Perhaps the finest Corman & Price collaboration.
24 December 2005 | by (England) – See all my reviews

Following the sudden death of his sister, Francis Barnard (John Kerr) travels to Spain to question her husband, Don Nicholas Medina (Vincent Price), son of a notoriously barbaric Inquisitor. Medina openly mourns the death of his wife but Barnard is unconvinced by his story and is determined to discover the truth.

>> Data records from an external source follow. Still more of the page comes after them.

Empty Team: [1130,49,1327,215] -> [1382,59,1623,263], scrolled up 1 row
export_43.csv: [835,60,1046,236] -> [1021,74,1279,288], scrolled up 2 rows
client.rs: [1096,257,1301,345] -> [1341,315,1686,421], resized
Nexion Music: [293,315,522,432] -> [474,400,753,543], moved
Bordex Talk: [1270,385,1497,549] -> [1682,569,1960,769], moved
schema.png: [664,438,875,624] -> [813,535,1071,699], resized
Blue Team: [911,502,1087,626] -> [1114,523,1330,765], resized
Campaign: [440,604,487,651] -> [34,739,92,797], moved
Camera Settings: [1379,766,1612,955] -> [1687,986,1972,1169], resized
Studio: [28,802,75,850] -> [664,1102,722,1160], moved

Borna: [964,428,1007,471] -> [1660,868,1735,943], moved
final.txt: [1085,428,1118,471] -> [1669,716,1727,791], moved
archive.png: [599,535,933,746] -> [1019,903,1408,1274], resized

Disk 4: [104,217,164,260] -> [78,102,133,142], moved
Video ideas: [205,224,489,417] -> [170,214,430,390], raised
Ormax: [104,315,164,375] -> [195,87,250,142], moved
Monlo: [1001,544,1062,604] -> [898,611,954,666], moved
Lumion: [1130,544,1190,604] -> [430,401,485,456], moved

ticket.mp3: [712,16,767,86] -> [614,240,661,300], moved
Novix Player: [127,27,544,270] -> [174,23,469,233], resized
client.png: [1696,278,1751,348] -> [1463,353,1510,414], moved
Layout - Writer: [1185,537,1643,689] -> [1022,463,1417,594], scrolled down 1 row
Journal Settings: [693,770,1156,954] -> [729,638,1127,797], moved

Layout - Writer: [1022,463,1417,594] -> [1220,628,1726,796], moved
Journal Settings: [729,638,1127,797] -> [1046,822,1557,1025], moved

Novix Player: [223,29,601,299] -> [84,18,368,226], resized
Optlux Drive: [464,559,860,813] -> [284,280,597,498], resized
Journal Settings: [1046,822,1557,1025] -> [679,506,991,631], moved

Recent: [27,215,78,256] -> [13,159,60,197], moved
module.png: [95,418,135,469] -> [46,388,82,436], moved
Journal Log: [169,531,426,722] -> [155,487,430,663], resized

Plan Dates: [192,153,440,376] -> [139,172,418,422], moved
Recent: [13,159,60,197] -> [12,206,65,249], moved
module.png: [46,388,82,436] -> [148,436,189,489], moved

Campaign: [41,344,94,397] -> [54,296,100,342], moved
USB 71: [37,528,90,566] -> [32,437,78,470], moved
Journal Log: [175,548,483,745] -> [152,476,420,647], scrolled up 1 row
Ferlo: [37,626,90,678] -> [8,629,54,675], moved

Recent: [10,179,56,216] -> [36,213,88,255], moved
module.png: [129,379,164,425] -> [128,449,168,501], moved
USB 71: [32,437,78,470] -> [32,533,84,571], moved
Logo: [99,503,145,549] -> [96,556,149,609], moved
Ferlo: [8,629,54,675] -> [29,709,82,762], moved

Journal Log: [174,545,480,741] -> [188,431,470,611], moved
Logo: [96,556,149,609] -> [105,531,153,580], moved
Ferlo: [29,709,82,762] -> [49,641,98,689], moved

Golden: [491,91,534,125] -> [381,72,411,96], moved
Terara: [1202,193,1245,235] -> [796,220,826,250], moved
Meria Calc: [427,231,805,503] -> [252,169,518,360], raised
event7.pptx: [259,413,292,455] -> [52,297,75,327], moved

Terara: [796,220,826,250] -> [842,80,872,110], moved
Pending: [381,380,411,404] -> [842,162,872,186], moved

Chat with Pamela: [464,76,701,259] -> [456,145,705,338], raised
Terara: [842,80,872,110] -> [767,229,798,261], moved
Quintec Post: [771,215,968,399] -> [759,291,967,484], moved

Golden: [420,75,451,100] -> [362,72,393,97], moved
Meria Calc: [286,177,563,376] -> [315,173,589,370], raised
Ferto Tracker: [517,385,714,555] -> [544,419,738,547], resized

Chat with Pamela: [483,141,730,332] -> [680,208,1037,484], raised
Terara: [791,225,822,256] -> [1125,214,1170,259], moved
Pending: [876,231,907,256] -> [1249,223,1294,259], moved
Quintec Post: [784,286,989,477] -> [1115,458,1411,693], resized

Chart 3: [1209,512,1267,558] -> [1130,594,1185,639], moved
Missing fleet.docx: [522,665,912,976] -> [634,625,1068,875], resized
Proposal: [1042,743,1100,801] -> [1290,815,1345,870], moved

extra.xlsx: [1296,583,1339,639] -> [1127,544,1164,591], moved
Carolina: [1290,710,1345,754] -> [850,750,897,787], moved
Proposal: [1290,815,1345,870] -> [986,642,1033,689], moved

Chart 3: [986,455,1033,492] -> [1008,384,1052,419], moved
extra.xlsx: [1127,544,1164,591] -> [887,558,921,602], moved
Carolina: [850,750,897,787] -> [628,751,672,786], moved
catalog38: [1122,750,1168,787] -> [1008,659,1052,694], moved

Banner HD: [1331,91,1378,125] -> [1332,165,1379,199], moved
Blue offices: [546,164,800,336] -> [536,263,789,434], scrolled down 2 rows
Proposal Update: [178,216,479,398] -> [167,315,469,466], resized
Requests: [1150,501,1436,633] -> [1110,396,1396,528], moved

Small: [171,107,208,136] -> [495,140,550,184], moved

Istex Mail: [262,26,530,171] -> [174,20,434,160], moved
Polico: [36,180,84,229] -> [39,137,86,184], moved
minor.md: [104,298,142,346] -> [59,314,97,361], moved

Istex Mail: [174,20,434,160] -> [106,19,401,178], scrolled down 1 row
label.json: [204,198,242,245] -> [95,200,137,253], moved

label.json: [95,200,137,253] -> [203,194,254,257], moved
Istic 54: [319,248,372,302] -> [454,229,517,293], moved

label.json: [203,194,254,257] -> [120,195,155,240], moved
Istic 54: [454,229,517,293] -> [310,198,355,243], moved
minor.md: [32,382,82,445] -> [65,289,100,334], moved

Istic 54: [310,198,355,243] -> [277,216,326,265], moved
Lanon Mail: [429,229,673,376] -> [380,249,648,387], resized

Proceeding from 'The Fall of the House of Usher' (1960), director Roger Corman's second film in his now-famous cycle of Edgar Allan Poe adaptations was this delightfully lurid and lavish offering that can at once be both repugnant and resplendent. 'Pit and the Pendulum' is a uniquely and profoundly visual experience. Dazzling colour and abhorrent darkness coalesce to invoke the most unpleasant aura of trepidation. The luxuriant cinematography of Floyd D. Crosby coupled with the artistic eye of Corman merge eminently, ensuring that mood and atmosphere remain constant and that the viewer feels the agony of the events depicted on-screen. Furthermore, Richard Matheson's screenplay is both intelligent and eloquent and Corman makes full use of what he is gifted here. The pacing of the film is superb, constantly moving onwards, never lingering too long and remaining thoroughly enthralling throughout. Truly this film is perfect in presentation and direction.

Sadly, there are imperfections in the performances of the cast, most notably John Kerr whose continually wooden, dull and tepid acting is too explicit for a leading role. Similarly, while the linguistical talents of Vincent Price lend themselves to an almost Shakespearean delivery of his lines, he occasionally allows himself to sink into ham-acting which detracts somewhat from the more serious nature of the film. However, minus these minor distractions, the performances of the cast are more than adequate to support what is in essence a strongly visceral experience. Luanne Anders and Anthony Carbone offer masterful performances in their supporting roles and cult-favourite, Barbara Steele, makes short appearances as Medina's deceased wife.

If the Corman/Price collaborations are to horror what the Scorsese/De Niro collaborations be to drama then this may well be Corman's 'Goodfellas'. A sublime entry into the genre that offers numerous thrills and chills, inherent beauty and one of the strongest screenplays to grace Sixties horror cinema. What few flaws that there are cannot truly undermine the hard work that went into making this magnificent horror film.